Setapak Langkah – 06 April 2026 | Komandan Pusat Misi Pemeliharaan Perdamaian (PMPP) TNI, Mayjen TNI Iwan Bambang Setiawan, melakukan kunjungan ke fasilitas medis di Lebanon untuk meninjau kondisi anggota pasukan perdamaian Indonesia (UNIFIL) yang sedang dirawat. Kunjungan ini dilakukan setelah salah satu prajurit TNI yang bertugas di UNIFIL mengalami cedera serius dan harus dirawat di rumah sakit setempat.
Dalam pertemuan dengan para dokter dan perwakilan keluarga, Iwan menegaskan bahwa pemerintah Indonesia siap memberikan perlindungan penuh kepada prajurit yang berada di zona konflik. Ia menambahkan bahwa proses perawatan dan rehabilitasi akan terus dipantau secara ketat oleh tim medis TNI serta pihak terkait di Kedutaan Besar Republik Indonesia di Beirut.
Fokus Kunjungan
- Memastikan fasilitas medis yang diberikan sesuai standar internasional.

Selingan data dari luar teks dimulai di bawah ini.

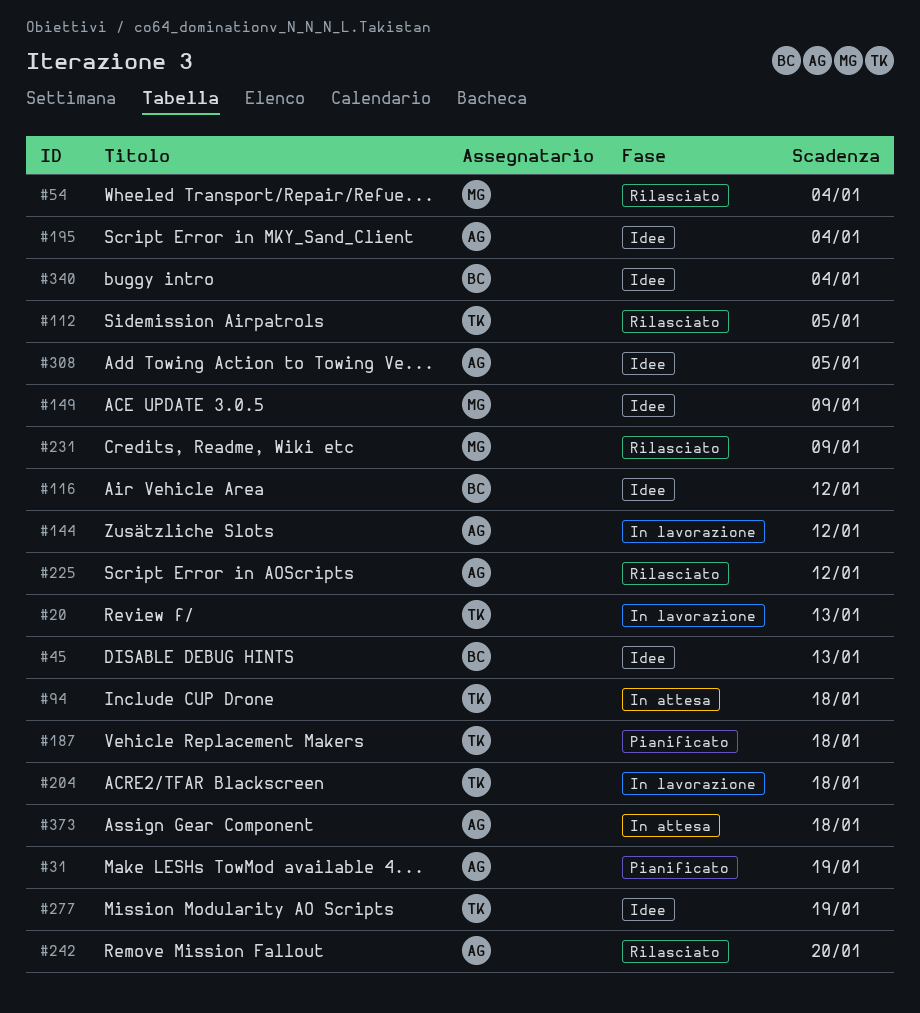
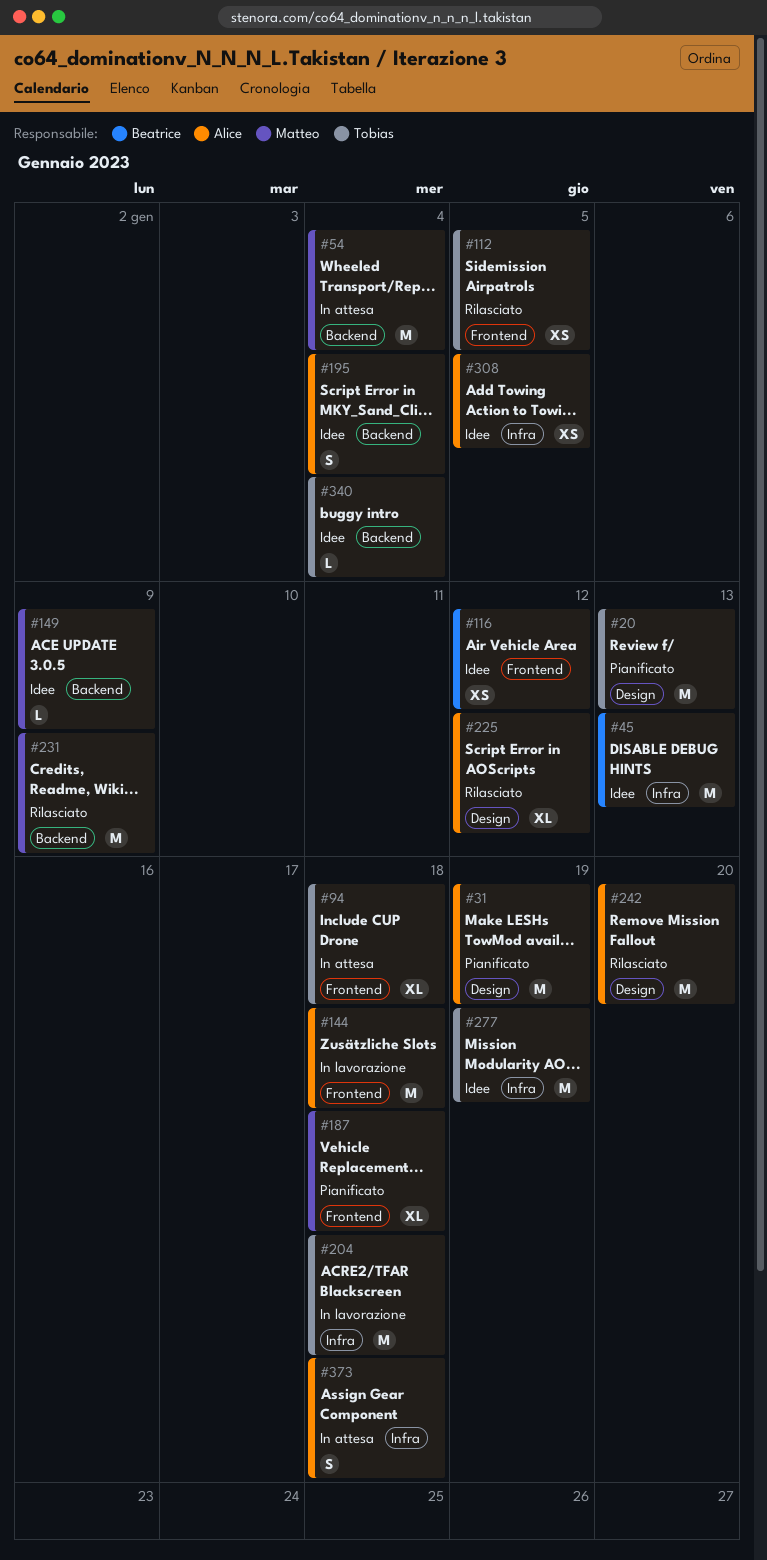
#20, status: In lavorazione -> Pianificato
#54, status: Rilasciato -> In attesa
#144, due: Jan 12 -> Jan 18
#187, owner: Tobias -> Matteo
#340, owner: Beatrice -> Tobias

- Mendengarkan laporan kondisi kesehatan anggota UNIFIL yang dirawat.
- Memberikan dukungan moral kepada keluarga dan rekan-rekan yang berada di lapangan.
Meski menyampaikan kesiapan pemerintah dalam melindungi prajurit, Iwan tidak memberikan keterangan lebih lanjut mengenai rencana pemulangan atau proses repatriasi bagi anggota yang sedang menjalani perawatan. Pernyataan ini menimbulkan spekulasi di kalangan pengamat militer mengenai kebijakan pemerintah terkait pemulangan prajurit yang mengalami cedera di luar negeri.
Sejak penempatan pertama UNIFIL pada tahun 1978, Indonesia telah berkontribusi secara konsisten dengan mengirimkan pasukan perdamaian. Hingga kini, lebih dari 200 prajurit Indonesia pernah bertugas di Lebanon, dengan beberapa di antaranya mengalami cedera atau terkena penyakit akibat kondisi medan yang menantang.
Para analis menilai bahwa keputusan mengenai pemulangan prajurit biasanya didasarkan pada evaluasi medis yang mendalam serta pertimbangan diplomatik. Namun, tanpa ada pernyataan resmi, publik masih menunggu kejelasan dari Kementerian Pertahanan tentang langkah selanjutnya.
Selain menekankan dukungan medis, Iwan juga menekankan pentingnya koordinasi antara TNI, Kementerian Luar Negeri, dan Kedutaan Besar RI di Beirut untuk memastikan kesejahteraan prajurit serta menjaga hubungan baik dengan pemerintah Lebanon.